§ **WHAT YOU HAVE TO DO**
Everything except the pictures should be printed exactly as it appears in the records.

§ **PROVIDED ENTRIES**
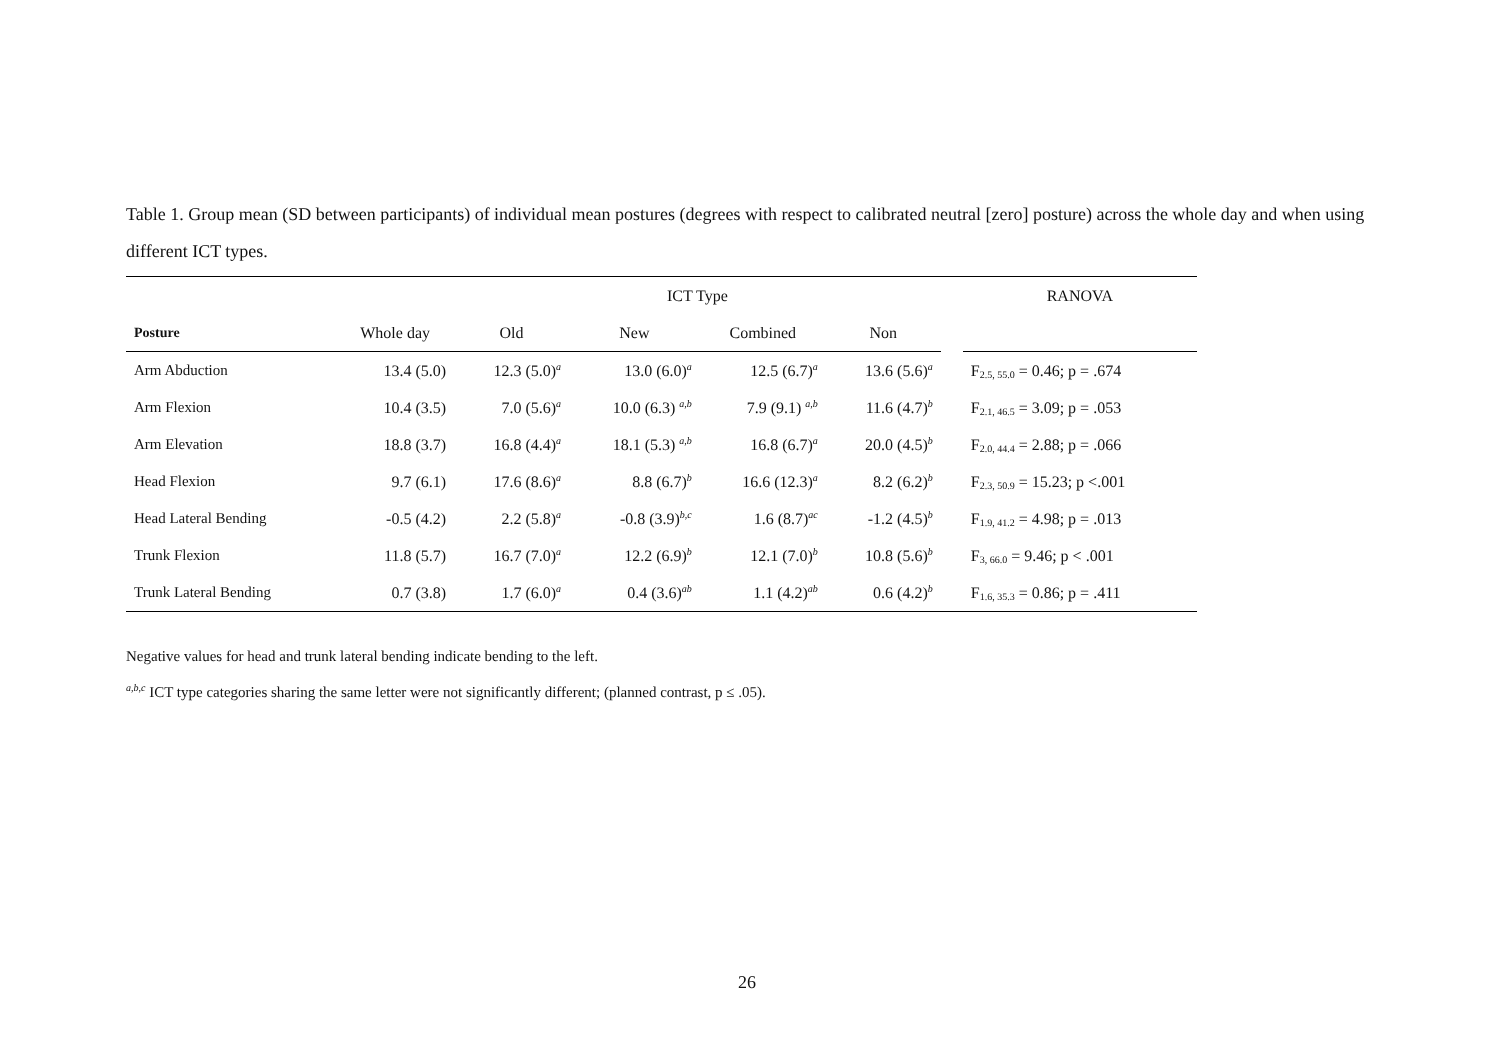Table 1. Group mean (SD between participants) of individual mean postures (degrees with respect to calibrated neutral [zero] posture) across the whole day and when using different ICT types.
| | | ICT Type | | | | | RANOVA |
| --- | --- | --- | --- | --- | --- | --- | --- |
| Posture | Whole day | Old | New | Combined | Non | | |
| Arm Abduction | 13.4 (5.0) | 12.3 (5.0)<sup>a</sup> | 13.0 (6.0)<sup>a</sup> | 12.5 (6.7)<sup>a</sup> | 13.6 (5.6)<sup>a</sup> | | F 2.5, 55.0 = 0.46; p = .674 |
| Arm Flexion | 10.4 (3.5) | 7.0 (5.6)<sup>a</sup> | 10.0 (6.3) <sup>a,b</sup> | 7.9 (9.1) <sup>a,b</sup> | 11.6 (4.7)<sup>b</sup> | | F 2.1, 46.5 = 3.09; p = .053 |
| Arm Elevation | 18.8 (3.7) | 16.8 (4.4)<sup>a</sup> | 18.1 (5.3) <sup>a,b</sup> | 16.8 (6.7)<sup>a</sup> | 20.0 (4.5)<sup>b</sup> | | F 2.0, 44.4 = 2.88; p = .066 |
| Head Flexion | 9.7 (6.1) | 17.6 (8.6)<sup>a</sup> | 8.8 (6.7)<sup>b</sup> | 16.6 (12.3)<sup>a</sup> | 8.2 (6.2)<sup>b</sup> | | F 2.3, 50.9 = 15.23; p <.001 |
| Head Lateral Bending | -0.5 (4.2) | 2.2 (5.8)<sup>a</sup> | -0.8 (3.9)<sup>b,c</sup> | 1.6 (8.7)<sup>ac</sup> | -1.2 (4.5)<sup>b</sup> | | F 1.9, 41.2 = 4.98; p = .013 |
| Trunk Flexion | 11.8 (5.7) | 16.7 (7.0)<sup>a</sup> | 12.2 (6.9)<sup>b</sup> | 12.1 (7.0)<sup>b</sup> | 10.8 (5.6)<sup>b</sup> | | F 3, 66.0 = 9.46; p < .001 |
| Trunk Lateral Bending | 0.7 (3.8) | 1.7 (6.0)<sup>a</sup> | 0.4 (3.6)<sup>ab</sup> | 1.1 (4.2)<sup>ab</sup> | 0.6 (4.2)<sup>b</sup> | | F 1.6, 35.3 = 0.86; p = .411 |
Negative values for head and trunk lateral bending indicate bending to the left.
<sup>a,b,c</sup> ICT type categories sharing the same letter were not significantly different; (planned contrast, p ≤ .05).
26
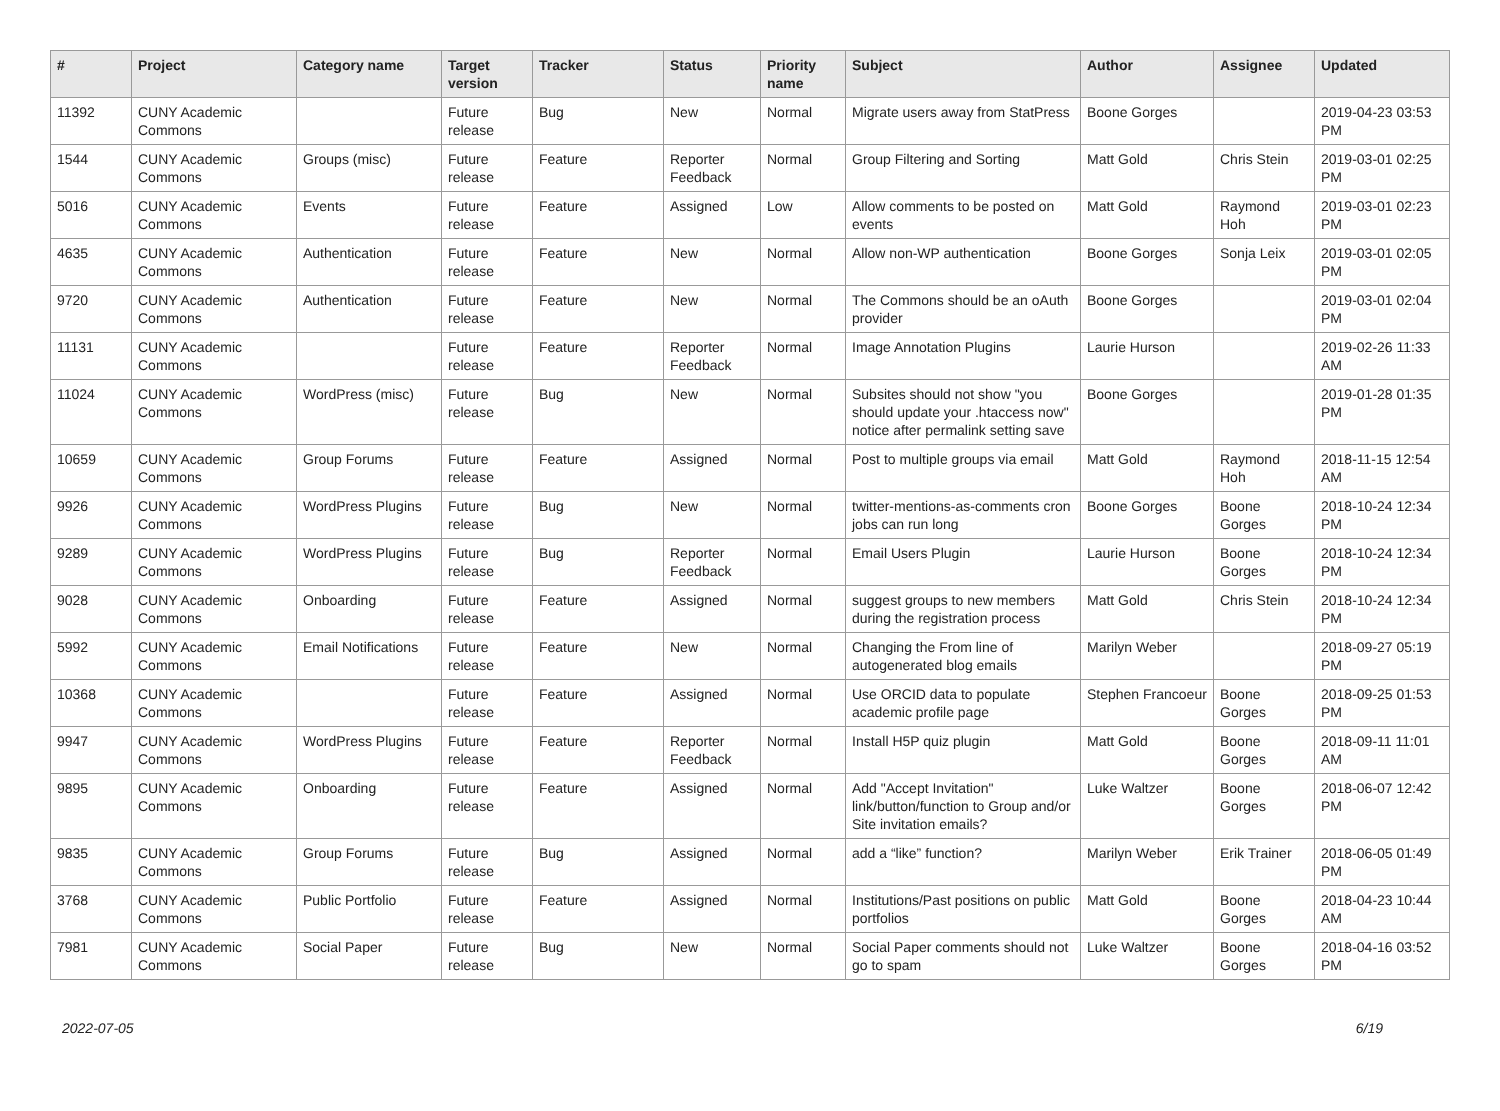| # | Project | Category name | Target version | Tracker | Status | Priority name | Subject | Author | Assignee | Updated |
| --- | --- | --- | --- | --- | --- | --- | --- | --- | --- | --- |
| 11392 | CUNY Academic Commons | | Future release | Bug | New | Normal | Migrate users away from StatPress | Boone Gorges | | 2019-04-23 03:53 PM |
| 1544 | CUNY Academic Commons | Groups (misc) | Future release | Feature | Reporter Feedback | Normal | Group Filtering and Sorting | Matt Gold | Chris Stein | 2019-03-01 02:25 PM |
| 5016 | CUNY Academic Commons | Events | Future release | Feature | Assigned | Low | Allow comments to be posted on events | Matt Gold | Raymond Hoh | 2019-03-01 02:23 PM |
| 4635 | CUNY Academic Commons | Authentication | Future release | Feature | New | Normal | Allow non-WP authentication | Boone Gorges | Sonja Leix | 2019-03-01 02:05 PM |
| 9720 | CUNY Academic Commons | Authentication | Future release | Feature | New | Normal | The Commons should be an oAuth provider | Boone Gorges | | 2019-03-01 02:04 PM |
| 11131 | CUNY Academic Commons | | Future release | Feature | Reporter Feedback | Normal | Image Annotation Plugins | Laurie Hurson | | 2019-02-26 11:33 AM |
| 11024 | CUNY Academic Commons | WordPress (misc) | Future release | Bug | New | Normal | Subsites should not show "you should update your .htaccess now" notice after permalink setting save | Boone Gorges | | 2019-01-28 01:35 PM |
| 10659 | CUNY Academic Commons | Group Forums | Future release | Feature | Assigned | Normal | Post to multiple groups via email | Matt Gold | Raymond Hoh | 2018-11-15 12:54 AM |
| 9926 | CUNY Academic Commons | WordPress Plugins | Future release | Bug | New | Normal | twitter-mentions-as-comments cron jobs can run long | Boone Gorges | Boone Gorges | 2018-10-24 12:34 PM |
| 9289 | CUNY Academic Commons | WordPress Plugins | Future release | Bug | Reporter Feedback | Normal | Email Users Plugin | Laurie Hurson | Boone Gorges | 2018-10-24 12:34 PM |
| 9028 | CUNY Academic Commons | Onboarding | Future release | Feature | Assigned | Normal | suggest groups to new members during the registration process | Matt Gold | Chris Stein | 2018-10-24 12:34 PM |
| 5992 | CUNY Academic Commons | Email Notifications | Future release | Feature | New | Normal | Changing the From line of autogenerated blog emails | Marilyn Weber | | 2018-09-27 05:19 PM |
| 10368 | CUNY Academic Commons | | Future release | Feature | Assigned | Normal | Use ORCID data to populate academic profile page | Stephen Francoeur | Boone Gorges | 2018-09-25 01:53 PM |
| 9947 | CUNY Academic Commons | WordPress Plugins | Future release | Feature | Reporter Feedback | Normal | Install H5P quiz plugin | Matt Gold | Boone Gorges | 2018-09-11 11:01 AM |
| 9895 | CUNY Academic Commons | Onboarding | Future release | Feature | Assigned | Normal | Add "Accept Invitation" link/button/function to Group and/or Site invitation emails? | Luke Waltzer | Boone Gorges | 2018-06-07 12:42 PM |
| 9835 | CUNY Academic Commons | Group Forums | Future release | Bug | Assigned | Normal | add a “like” function? | Marilyn Weber | Erik Trainer | 2018-06-05 01:49 PM |
| 3768 | CUNY Academic Commons | Public Portfolio | Future release | Feature | Assigned | Normal | Institutions/Past positions on public portfolios | Matt Gold | Boone Gorges | 2018-04-23 10:44 AM |
| 7981 | CUNY Academic Commons | Social Paper | Future release | Bug | New | Normal | Social Paper comments should not go to spam | Luke Waltzer | Boone Gorges | 2018-04-16 03:52 PM |
2022-07-05 6/19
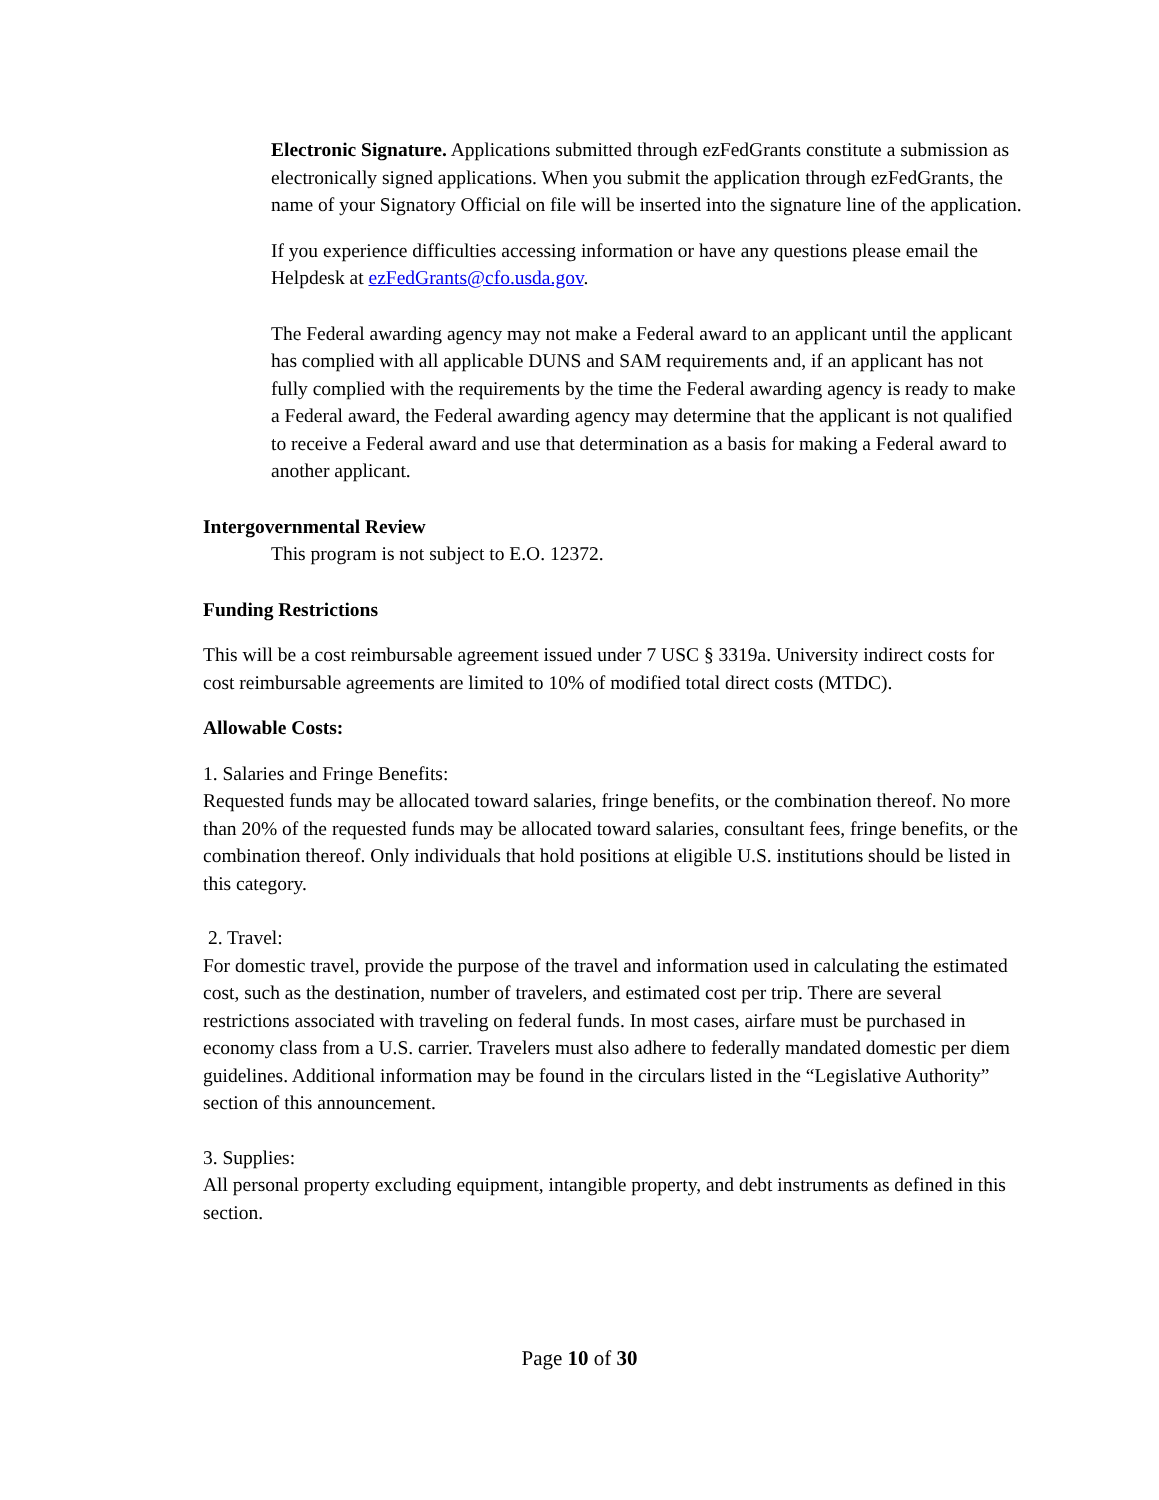Electronic Signature. Applications submitted through ezFedGrants constitute a submission as electronically signed applications. When you submit the application through ezFedGrants, the name of your Signatory Official on file will be inserted into the signature line of the application.
If you experience difficulties accessing information or have any questions please email the Helpdesk at ezFedGrants@cfo.usda.gov.
The Federal awarding agency may not make a Federal award to an applicant until the applicant has complied with all applicable DUNS and SAM requirements and, if an applicant has not fully complied with the requirements by the time the Federal awarding agency is ready to make a Federal award, the Federal awarding agency may determine that the applicant is not qualified to receive a Federal award and use that determination as a basis for making a Federal award to another applicant.
Intergovernmental Review
This program is not subject to E.O. 12372.
Funding Restrictions
This will be a cost reimbursable agreement issued under 7 USC § 3319a. University indirect costs for cost reimbursable agreements are limited to 10% of modified total direct costs (MTDC).
Allowable Costs:
1. Salaries and Fringe Benefits:
Requested funds may be allocated toward salaries, fringe benefits, or the combination thereof. No more than 20% of the requested funds may be allocated toward salaries, consultant fees, fringe benefits, or the combination thereof. Only individuals that hold positions at eligible U.S. institutions should be listed in this category.
2. Travel:
For domestic travel, provide the purpose of the travel and information used in calculating the estimated cost, such as the destination, number of travelers, and estimated cost per trip. There are several restrictions associated with traveling on federal funds. In most cases, airfare must be purchased in economy class from a U.S. carrier. Travelers must also adhere to federally mandated domestic per diem guidelines. Additional information may be found in the circulars listed in the “Legislative Authority” section of this announcement.
3. Supplies:
All personal property excluding equipment, intangible property, and debt instruments as defined in this section.
Page 10 of 30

§ **SOLUTION TO THIS PROBLEM**
Table 1. Group mean (SD between participants) of individual mean postures (degrees with respect to calibrated neutral [zero] posture) across the whole day and when using different ICT types.
| | | ICT Type | | | | | RANOVA |
| --- | --- | --- | --- | --- | --- | --- | --- |
| Posture | Whole day | Old | New | Combined | Non | | |
| Arm Abduction | 13.4 (5.0) | 12.3 (5.0)<sup>a</sup> | 13.0 (6.0)<sup>a</sup> | 12.5 (6.7)<sup>a</sup> | 13.6 (5.6)<sup>a</sup> | | F 2.5, 55.0 = 0.46; p = .674 |
| Arm Flexion | 10.4 (3.5) | 7.0 (5.6)<sup>a</sup> | 10.0 (6.3) <sup>a,b</sup> | 7.9 (9.1) <sup>a,b</sup> | 11.6 (4.7)<sup>b</sup> | | F 2.1, 46.5 = 3.09; p = .053 |
| Arm Elevation | 18.8 (3.7) | 16.8 (4.4)<sup>a</sup> | 18.1 (5.3) <sup>a,b</sup> | 16.8 (6.7)<sup>a</sup> | 20.0 (4.5)<sup>b</sup> | | F 2.0, 44.4 = 2.88; p = .066 |
| Head Flexion | 9.7 (6.1) | 17.6 (8.6)<sup>a</sup> | 8.8 (6.7)<sup>b</sup> | 16.6 (12.3)<sup>a</sup> | 8.2 (6.2)<sup>b</sup> | | F 2.3, 50.9 = 15.23; p <.001 |
| Head Lateral Bending | -0.5 (4.2) | 2.2 (5.8)<sup>a</sup> | -0.8 (3.9)<sup>b,c</sup> | 1.6 (8.7)<sup>ac</sup> | -1.2 (4.5)<sup>b</sup> | | F 1.9, 41.2 = 4.98; p = .013 |
| Trunk Flexion | 11.8 (5.7) | 16.7 (7.0)<sup>a</sup> | 12.2 (6.9)<sup>b</sup> | 12.1 (7.0)<sup>b</sup> | 10.8 (5.6)<sup>b</sup> | | F 3, 66.0 = 9.46; p < .001 |
| Trunk Lateral Bending | 0.7 (3.8) | 1.7 (6.0)<sup>a</sup> | 0.4 (3.6)<sup>ab</sup> | 1.1 (4.2)<sup>ab</sup> | 0.6 (4.2)<sup>b</sup> | | F 1.6, 35.3 = 0.86; p = .411 |
Negative values for head and trunk lateral bending indicate bending to the left.
<sup>a,b,c</sup> ICT type categories sharing the same letter were not significantly different; (planned contrast, p ≤ .05).
26
| # | Project | Category name | Target version | Tracker | Status | Priority name | Subject | Author | Assignee | Updated |
| --- | --- | --- | --- | --- | --- | --- | --- | --- | --- | --- |
| 11392 | CUNY Academic Commons | | Future release | Bug | New | Normal | Migrate users away from StatPress | Boone Gorges | | 2019-04-23 03:53 PM |
| 1544 | CUNY Academic Commons | Groups (misc) | Future release | Feature | Reporter Feedback | Normal | Group Filtering and Sorting | Matt Gold | Chris Stein | 2019-03-01 02:25 PM |
| 5016 | CUNY Academic Commons | Events | Future release | Feature | Assigned | Low | Allow comments to be posted on events | Matt Gold | Raymond Hoh | 2019-03-01 02:23 PM |
| 4635 | CUNY Academic Commons | Authentication | Future release | Feature | New | Normal | Allow non-WP authentication | Boone Gorges | Sonja Leix | 2019-03-01 02:05 PM |
| 9720 | CUNY Academic Commons | Authentication | Future release | Feature | New | Normal | The Commons should be an oAuth provider | Boone Gorges | | 2019-03-01 02:04 PM |
| 11131 | CUNY Academic Commons | | Future release | Feature | Reporter Feedback | Normal | Image Annotation Plugins | Laurie Hurson | | 2019-02-26 11:33 AM |
| 11024 | CUNY Academic Commons | WordPress (misc) | Future release | Bug | New | Normal | Subsites should not show "you should update your .htaccess now" notice after permalink setting save | Boone Gorges | | 2019-01-28 01:35 PM |
| 10659 | CUNY Academic Commons | Group Forums | Future release | Feature | Assigned | Normal | Post to multiple groups via email | Matt Gold | Raymond Hoh | 2018-11-15 12:54 AM |
| 9926 | CUNY Academic Commons | WordPress Plugins | Future release | Bug | New | Normal | twitter-mentions-as-comments cron jobs can run long | Boone Gorges | Boone Gorges | 2018-10-24 12:34 PM |
| 9289 | CUNY Academic Commons | WordPress Plugins | Future release | Bug | Reporter Feedback | Normal | Email Users Plugin | Laurie Hurson | Boone Gorges | 2018-10-24 12:34 PM |
| 9028 | CUNY Academic Commons | Onboarding | Future release | Feature | Assigned | Normal | suggest groups to new members during the registration process | Matt Gold | Chris Stein | 2018-10-24 12:34 PM |
| 5992 | CUNY Academic Commons | Email Notifications | Future release | Feature | New | Normal | Changing the From line of autogenerated blog emails | Marilyn Weber | | 2018-09-27 05:19 PM |
| 10368 | CUNY Academic Commons | | Future release | Feature | Assigned | Normal | Use ORCID data to populate academic profile page | Stephen Francoeur | Boone Gorges | 2018-09-25 01:53 PM |
| 9947 | CUNY Academic Commons | WordPress Plugins | Future release | Feature | Reporter Feedback | Normal | Install H5P quiz plugin | Matt Gold | Boone Gorges | 2018-09-11 11:01 AM |
| 9895 | CUNY Academic Commons | Onboarding | Future release | Feature | Assigned | Normal | Add "Accept Invitation" link/button/function to Group and/or Site invitation emails? | Luke Waltzer | Boone Gorges | 2018-06-07 12:42 PM |
| 9835 | CUNY Academic Commons | Group Forums | Future release | Bug | Assigned | Normal | add a “like” function? | Marilyn Weber | Erik Trainer | 2018-06-05 01:49 PM |
| 3768 | CUNY Academic Commons | Public Portfolio | Future release | Feature | Assigned | Normal | Institutions/Past positions on public portfolios | Matt Gold | Boone Gorges | 2018-04-23 10:44 AM |
| 7981 | CUNY Academic Commons | Social Paper | Future release | Bug | New | Normal | Social Paper comments should not go to spam | Luke Waltzer | Boone Gorges | 2018-04-16 03:52 PM |
2022-07-05 6/19
Electronic Signature. Applications submitted through ezFedGrants constitute a submission as electronically signed applications. When you submit the application through ezFedGrants, the name of your Signatory Official on file will be inserted into the signature line of the application.
If you experience difficulties accessing information or have any questions please email the Helpdesk at ezFedGrants@cfo.usda.gov.
The Federal awarding agency may not make a Federal award to an applicant until the applicant has complied with all applicable DUNS and SAM requirements and, if an applicant has not fully complied with the requirements by the time the Federal awarding agency is ready to make a Federal award, the Federal awarding agency may determine that the applicant is not qualified to receive a Federal award and use that determination as a basis for making a Federal award to another applicant.
Intergovernmental Review
This program is not subject to E.O. 12372.
Funding Restrictions
This will be a cost reimbursable agreement issued under 7 USC § 3319a. University indirect costs for cost reimbursable agreements are limited to 10% of modified total direct costs (MTDC).
Allowable Costs:
1. Salaries and Fringe Benefits:
Requested funds may be allocated toward salaries, fringe benefits, or the combination thereof. No more than 20% of the requested funds may be allocated toward salaries, consultant fees, fringe benefits, or the combination thereof. Only individuals that hold positions at eligible U.S. institutions should be listed in this category.
2. Travel:
For domestic travel, provide the purpose of the travel and information used in calculating the estimated cost, such as the destination, number of travelers, and estimated cost per trip. There are several restrictions associated with traveling on federal funds. In most cases, airfare must be purchased in economy class from a U.S. carrier. Travelers must also adhere to federally mandated domestic per diem guidelines. Additional information may be found in the circulars listed in the “Legislative Authority” section of this announcement.
3. Supplies:
All personal property excluding equipment, intangible property, and debt instruments as defined in this section.
Page 10 of 30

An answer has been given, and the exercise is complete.